Nintendo and SCRAP have prepared a challenge for master Zelda fans and puzzle-fanatics alike with the “Defenders of the Triforce” Real Escape Game.
Nintendo and Japanese escape room creator SCRAP recently announced a new US challenge tour based on the famed The Legend of Zelda franchise. “Real Escape Game: Defenders of the Triforce” traps 6-8 players in a large room filled with relics and characters from the series, tasked with solving puzzles and physical riddles hidden throughout the room. Unlike traditional escape room challenges, Defenders of the Triforce is a story-driven experience with an active narrator pushing teams forward through the game. No previous knowledge of the Zelda series is required to complete the challenge room, however the entire experience is presented in English; for those who fail to complete the game, a full walkthrough is given at the end of the hour-long event. Fans are allowed to cosplay as their favorite Zelda characters and take photos of the Defenders of the Triforce room, but SCRAP asks that attendees do not share solution photos online.
Tickets are already sold out for the first four locations, however the current schedule is as follows:
- San Francisco, CA: Jan. 31-Feb. 5
- Los Angeles, CA: Feb. 10-Feb. 12
- Phoenix, AZ: Feb. 15-Feb. 17
- San Diego, CA: Feb. 24-Feb. 25
- Seattle, WA: TBD on 1/3/2017
- Chicago, IL: TBD on 1/3/2017
- Houston, TX: TBD on 1/3/2017
- New York, NY: TBD on 1/3/2017
Tickets have not gone on sale for the final four locations, however those who purchased tickets for the California and Arizona events had the option of choosing between a Standard and Premium pass; both include a promotional Defenders of the Triforce poster, with the latter also including two gold Zelda coins.

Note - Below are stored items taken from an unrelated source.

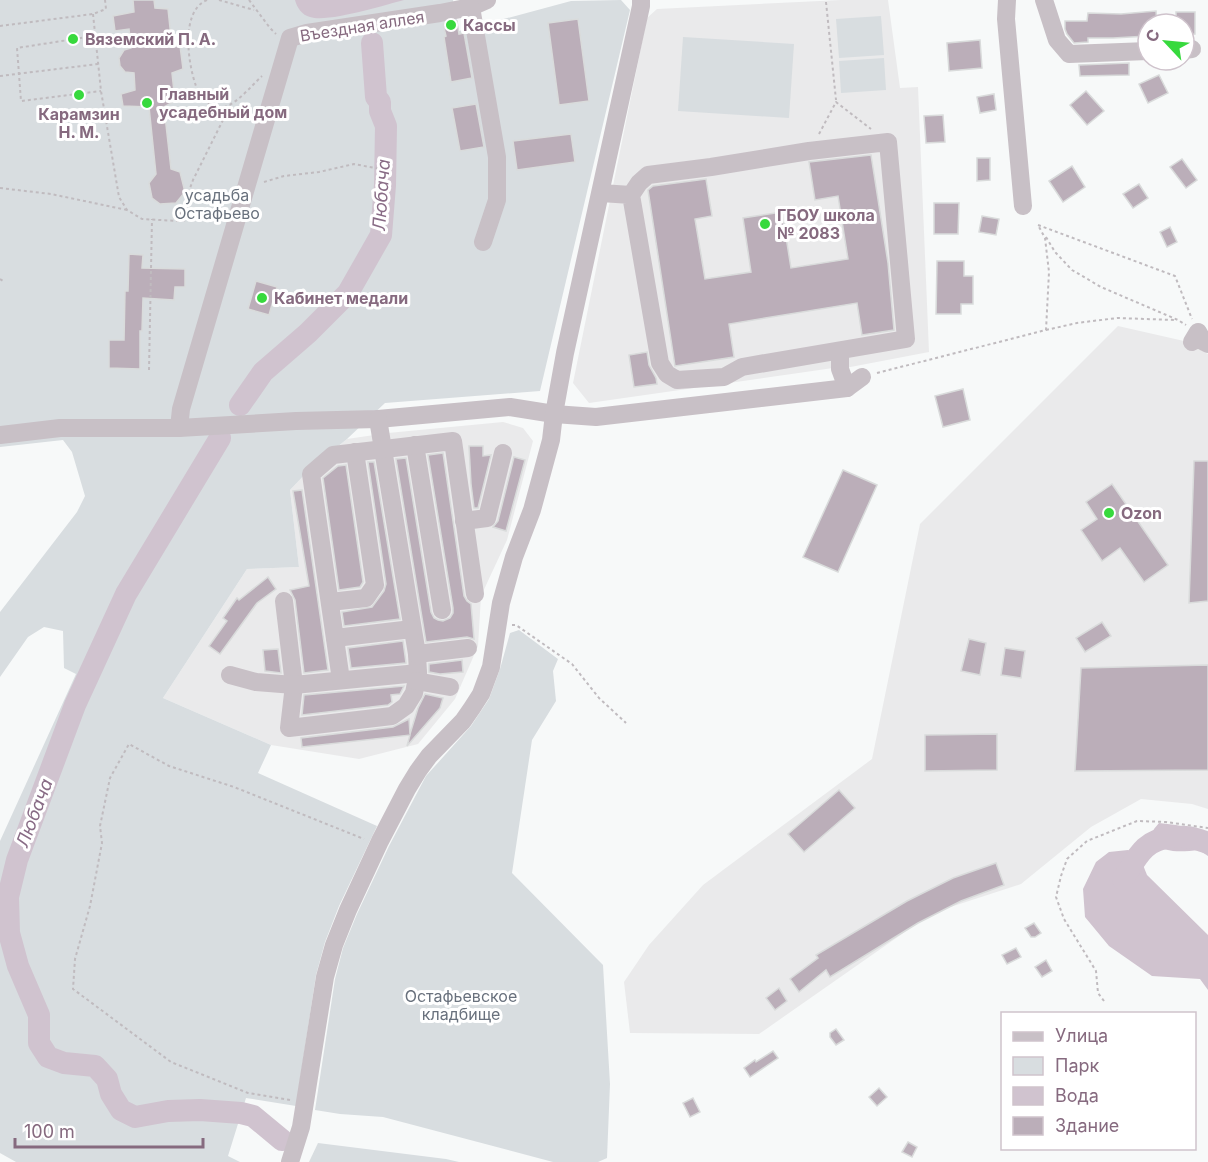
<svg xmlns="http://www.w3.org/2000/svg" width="1208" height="1162" viewBox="0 0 1208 1162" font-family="Inter,sans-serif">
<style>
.built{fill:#eaeaeb}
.green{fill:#d8dde0}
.water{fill:#d0c3cf}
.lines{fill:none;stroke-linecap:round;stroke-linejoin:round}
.river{stroke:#d0c3cf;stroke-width:22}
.building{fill:#bbaeb9;stroke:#d9dbdb;stroke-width:1.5}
.path{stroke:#c0bbbf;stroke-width:2;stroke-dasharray:3 3;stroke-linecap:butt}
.minor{stroke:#c8c0c6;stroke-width:18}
.poi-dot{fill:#37d93d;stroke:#fff;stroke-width:2}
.labels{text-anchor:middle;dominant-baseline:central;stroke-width:6;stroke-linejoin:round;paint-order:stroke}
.poi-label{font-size:16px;font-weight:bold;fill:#866a7f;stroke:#fff;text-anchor:start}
.street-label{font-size:16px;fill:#866a7f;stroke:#fff}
.park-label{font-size:16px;fill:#69717d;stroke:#fff}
.water-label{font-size:18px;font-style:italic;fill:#886b85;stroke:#fff}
</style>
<rect width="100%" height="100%" fill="#f7f9f9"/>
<g class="built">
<path d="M841 0H888L900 88 918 87 929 352 840 369 833 368 589 403 573 383 647 18 657 9Z"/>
<path d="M1118 326 1184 341 1208 354V809L1192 804 1141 799 1091 827 1021 884 932 913 759 1034 630 1033 624 982 649 945 703 885 872 759 920 524Z"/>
<path d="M503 422 523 428 533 441 507 540 481 596 478 646 455 699 418 744 359 759 271 745 163 698 247 569 299 567 290 490 310 469 347 439 388 433Z"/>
</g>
<g class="green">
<path d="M0 0H453L459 31 571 1 621 0 630 10 540 391 385 403 347 439 310 469 290 490 299 567 247 569 163 698 271 745 258 773 377 826 339 906 325 942 316 975 296 1106 246 1098 228 1156 240 1162H16L0 1153V841L76 674 64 668 63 631 44 627 28 637 0 677V612L77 512 85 496 72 452 63 440 0 447Z"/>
<path d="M881 16 884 55 839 58 836 19Z"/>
<path d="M683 37 794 44 789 118 678 111Z"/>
<path d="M884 58 886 90 841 93 839 61Z"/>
<path d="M519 630 558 659 553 671 556 701 532 740 512 873 603 965 610 1084 607 1158 598 1162H553L383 1117 340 1114 315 1110 335 979 343 948 357 914 389 846 426 776 471 726 489 699 500 669 510 633Z"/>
<path d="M318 1143 446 1159 459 1162H309Z"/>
</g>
<g class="water">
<path d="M295 0H404C384 5 328 23 310 17 302 15 297 8 295 0Z"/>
<path d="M1159 823 1176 825 1208 833V856L1199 850C1180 852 1167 853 1150 843L1154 829Z"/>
<path d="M1128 850 1139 855 1147 875 1208 935V990L1200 979 1152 976 1109 946 1085 917 1083 889 1096 862 1109 852Z"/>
</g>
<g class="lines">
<g class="river">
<path d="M240 405 263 372 308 333 348 293 381 235 385 185 386 126 380 111V102L376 97 372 43"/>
<path d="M220 438 126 594 75 705 17 860 8 897 9 933 18 966 39 1015V1043L48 1057 64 1063 95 1066 107 1079 111 1094 121 1110 135 1117 168 1111 200 1110 241 1113 253 1116 282 1140"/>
<path d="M1123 879C1137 858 1143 840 1171 837 1188 836 1192 837 1208 843"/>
</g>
</g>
<g class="building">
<path d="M133 0H154L155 8 168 9 171 37 179 38 183 69 172 73 175 101 164 107 171 169 180 172 185 192 176 203 160 204 152 198 149 183 156 174 149 107 123 106 121 94 135 90 134 73 125 72 120 66 119 58 124 50 131 48 129 29 115 31 113 16 134 12Z"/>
<path d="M1156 11 1157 24H1148V36L1113 38H1088V42L1074 43 1067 34 1065 29V21H1087L1088 13 1121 14Z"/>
<path d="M1176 12H1195V34L1184 35V24H1176Z"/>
<path d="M578 19 589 101 559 105 548 23Z"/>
<path d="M457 21 459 34 464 33 472 78 451 82 444 37 446 36 443 24Z"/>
<path d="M980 40 982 68 949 71 947 43Z"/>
<path d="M1129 63V75L1080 76 1079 65Z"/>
<path d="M1159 75 1168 93 1148 103 1139 84Z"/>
<path d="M1086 91 1104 111 1087 125 1070 105Z"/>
<path d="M994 94 996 110 980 113 977 97Z"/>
<path d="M476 104 484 147 460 151 452 108Z"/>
<path d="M943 115 945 142 926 143 924 116Z"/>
<path d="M571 134 575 162 517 170 513 141Z"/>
<path d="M871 155 888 263 894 330 862 335 857 303 729 324 734 357 675 366 648 190 653 186 706 179 712 216 695 219 705 279 751 272 743 218 782 212 791 268 848 259 838 196 815 200 809 162Z"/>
<path d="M977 158H990V180L977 181Z"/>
<path d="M1182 159 1197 180 1186 188 1170 167Z"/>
<path d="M1072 166 1085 187 1063 202 1049 181Z"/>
<path d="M1139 184 1148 198 1133 208 1123 194Z"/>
<path d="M934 203H959L958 234H934Z"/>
<path d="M982 216 999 219 996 235 979 232Z"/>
<path d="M1170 227 1177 242 1167 247 1160 232Z"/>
<path d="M129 254 143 255 142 268 185 269V287H175L174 300 143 298 142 331H140V369L109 368V340H124L125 291H128Z"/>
<path d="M937 261H964V276H973V304H961V314H936Z"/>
<path d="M256 281 277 287 269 315 248 309Z"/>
<path d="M647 352 649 365 656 378 657 384 634 387 629 355Z"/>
<path d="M963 389 970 420 943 427 935 396Z"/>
<path d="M469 446H483V456L491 455 478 508H474L471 484Z"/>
<path d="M443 453 464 596 467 601 471 604 474 639 467 637 426 642 396 459 406 458 431 612 434 618 438 620 443 621 450 618 453 613V608L428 455Z"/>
<path d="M514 457 525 460 506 531 493 527 498 521Z"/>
<path d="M1194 461H1208V601L1189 603Z"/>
<path d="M368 462H374L400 619 344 626 342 612 372 607 384 591 386 584Z"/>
<path d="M346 465 363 582 360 587 339 590 323 478 338 466Z"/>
<path d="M843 470 877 485 838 572 803 557Z"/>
<path d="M1112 484 1168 565 1144 582 1120 548 1102 561 1081 530 1097 519 1086 502Z"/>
<path d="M302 490 328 670 304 673 295 600 290 590 309 586 293 491Z"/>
<path d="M268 577 276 589 257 603 220 654 209 646 227 621 223 618 237 598 239 600Z"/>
<path d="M1102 622 1111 636 1085 652 1076 638Z"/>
<path d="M969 639 986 643 980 675 961 671Z"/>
<path d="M403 641 406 663 351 668 348 648Z"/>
<path d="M1005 648 1025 651 1021 678 1001 675Z"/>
<path d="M278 649 281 673 265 671 263 650Z"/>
<path d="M462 660 463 672 440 674 429 672V664Z"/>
<path d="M1208 665V770L1075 771 1081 668Z"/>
<path d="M404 686 400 694 391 695 392 702 388 705 302 715 304 695Z"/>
<path d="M425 694 443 698 440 708 407 746 410 735 302 747 301 738 393 727 409 719 410 734 418 708Z"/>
<path d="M997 734V770L925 771V735Z"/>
<path d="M839 790 855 808 804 852 788 834Z"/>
<path d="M996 863 1004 885 961 901 918 923 830 977 826 970 799 992 790 979 818 958 816 955 907 901 953 878Z"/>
<path d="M1034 923 1041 933 1035 937H1031L1025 928Z"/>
<path d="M1016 948 1021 957 1007 964 1002 955Z"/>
<path d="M1046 960 1052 971 1042 977 1035 967Z"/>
<path d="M779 988 787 1001 775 1010 766 998Z"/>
<path d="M836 1029 844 1040 836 1045 830 1037V1033Z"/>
<path d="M773 1051 778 1058 750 1077 744 1068 755 1060 756 1062Z"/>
<path d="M879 1088 887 1097 877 1106 869 1097Z"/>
<path d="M693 1098 700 1112 690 1117 683 1103Z"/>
<path d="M908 1142 917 1147 912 1157 902 1152Z"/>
</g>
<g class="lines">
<g class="path">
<path d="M207 0C180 11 188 64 196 86 198 91 203 96 207 101 210 105 212 108 218 108 233 109 251 86 262 76"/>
<path d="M219 0 254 10"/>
<path d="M249 0 270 28 276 34"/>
<path d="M826 2 836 100"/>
<path d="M93 14 101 91 119 197 127 210 142 219 178 221 222 216"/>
<path d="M0 26 93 14 106 9 105 0"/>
<path d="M94 36 17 48 21 101 101 91"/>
<path d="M0 76 98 64"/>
<path d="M819 134 836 102 871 129"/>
<path d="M264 182 284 176 319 172 354 164 380 169"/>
<path d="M0 188 51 194 127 210"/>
<path d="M178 221 193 180 230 106"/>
<path d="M1038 225 1175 276 1192 319"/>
<path d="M1046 237 1055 252 1072 270 1101 287 1178 320 1186 325"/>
<path d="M0 279 3 281"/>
<path d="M1046 330 1077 323 1117 318 1175 320"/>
<path d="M149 370 152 219"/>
<path d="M877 373 1046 330 1049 272 1045 238 1038 225"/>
<path d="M512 625H516L572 664 599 698 626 723"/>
<path d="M1104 1001 1098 993 1096 971 1064 919 1056 897 1061 876 1067 859 1087 841 1137 821 1166 822 1208 828"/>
<path d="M290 1100 248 1093 171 1062 73 989 75 959 90 906 102 843 100 826 110 778 129 744 169 766 234 787 364 839"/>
</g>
<g class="minor">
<path d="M1007 0 1006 19 1023 206"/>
<path d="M1044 0 1057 40 1069 54 1148 51"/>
<path d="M1184 50 1192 49"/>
<path d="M601 193 631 195 639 183 648 175 711 167 809 151 888 142 906 339 742 367 724 377 677 380 667 374 660 363 631 195"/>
<path d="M483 242 497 200V157L471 7 487 0"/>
<path d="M1192 342 1198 332 1204 342 1208 344"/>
<path d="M840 351V369L847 388"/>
<path d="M179 428 181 409 290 38 307 33 440 13 471 7"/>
<path d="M0 435 60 428H179L296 421 378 419 510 407 554 414 596 417 847 388 862 377"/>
<path d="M415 445 442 610"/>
<path d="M464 521 487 518 503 453"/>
<path d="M284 601 294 685 289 728 392 716 406 706 414 693 418 673 417 654 378 419"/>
<path d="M330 602 366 598 375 585 355 452"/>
<path d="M335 638 412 629"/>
<path d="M417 654 468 648"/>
<path d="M230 675 256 682 294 685 418 673"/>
<path d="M341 680 311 474 333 455 453 441 475 594"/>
<path d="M416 681 450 687"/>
<path d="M290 1162 301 1127 325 977 334 945 348 910 380 841 407 789 418 771 429 756 463 721 472 708 481 694 491 667 501 603 514 557 532 510 551 440 554 414 565 353 641 6V0"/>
</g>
</g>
<g class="poi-dot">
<circle cx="451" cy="25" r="6"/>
<circle cx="73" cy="39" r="6"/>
<circle cx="79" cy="95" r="6"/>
<circle cx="147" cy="103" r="6"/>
<circle cx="765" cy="224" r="6"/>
<circle cx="262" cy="298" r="6"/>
<circle cx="1109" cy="513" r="6"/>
</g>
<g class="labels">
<g class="poi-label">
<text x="463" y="25">Кассы</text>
<text x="85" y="39">Вяземский П. А.</text>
<text x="159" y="94">Главный<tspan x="159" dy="18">усадебный дом</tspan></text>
<text x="79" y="114" text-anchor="middle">Карамзин<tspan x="79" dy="18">Н. М.</tspan></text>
<text x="777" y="215">ГБОУ школа<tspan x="777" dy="18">№ 2083</tspan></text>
<text x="274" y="298">Кабинет медали</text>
<text x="1121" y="513">Ozon</text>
</g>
<g class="street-label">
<text transform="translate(362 26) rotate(-9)">Въездная аллея</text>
</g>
<g class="park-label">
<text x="217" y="195">усадьба<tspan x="217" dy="18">Остафьево</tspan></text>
<text x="461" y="996">Остафьевское<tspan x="461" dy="18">кладбище</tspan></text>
</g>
<g class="water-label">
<text transform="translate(381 195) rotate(-86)">Любача</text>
<text transform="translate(34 813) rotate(-69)">Любача</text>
</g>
</g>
<rect x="1001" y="1012" width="195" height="138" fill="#ffffff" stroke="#cfc3cc" stroke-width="1.5"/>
<rect x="1013" y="1032" width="30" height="9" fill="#c8c0c6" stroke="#cfc3cc" stroke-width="1.5"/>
<text x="1055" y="1042" font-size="18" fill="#866a7f">Улица</text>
<rect x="1013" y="1057" width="30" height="18" fill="#d8dde0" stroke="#cfc3cc" stroke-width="1.5"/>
<text x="1055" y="1072" font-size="18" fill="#866a7f">Парк</text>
<rect x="1013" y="1087" width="30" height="18" fill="#d0c3cf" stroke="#cfc3cc" stroke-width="1.5"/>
<text x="1055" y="1102" font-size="18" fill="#866a7f">Вода</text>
<rect x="1013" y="1117" width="30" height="18" fill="#bbaeb9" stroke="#cfc3cc" stroke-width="1.5"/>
<text x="1055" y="1132" font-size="18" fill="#866a7f">Здание</text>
<g transform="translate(1166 42) rotate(296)"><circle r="28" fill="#ffffff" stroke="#cfc3cc" stroke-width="1.5"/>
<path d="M0-4.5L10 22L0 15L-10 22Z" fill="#37d93d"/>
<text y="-9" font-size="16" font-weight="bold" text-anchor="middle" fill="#866a7f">С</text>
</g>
<path d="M15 1138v9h188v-9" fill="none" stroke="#866a7f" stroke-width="3"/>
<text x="24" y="1138" font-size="18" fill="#866a7f" stroke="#ffffff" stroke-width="4.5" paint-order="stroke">100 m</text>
</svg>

An “Escape Room Challenge” is a party-event for groups of 6-8 people- and the occasional 1,000 with stadium events- where the group must solve physical puzzles and riddles hidden throughout a themed room or environment; everything can be interacted with, as seemingly meaningless items may hide clues, or levers and other mechanisms that might affect the area.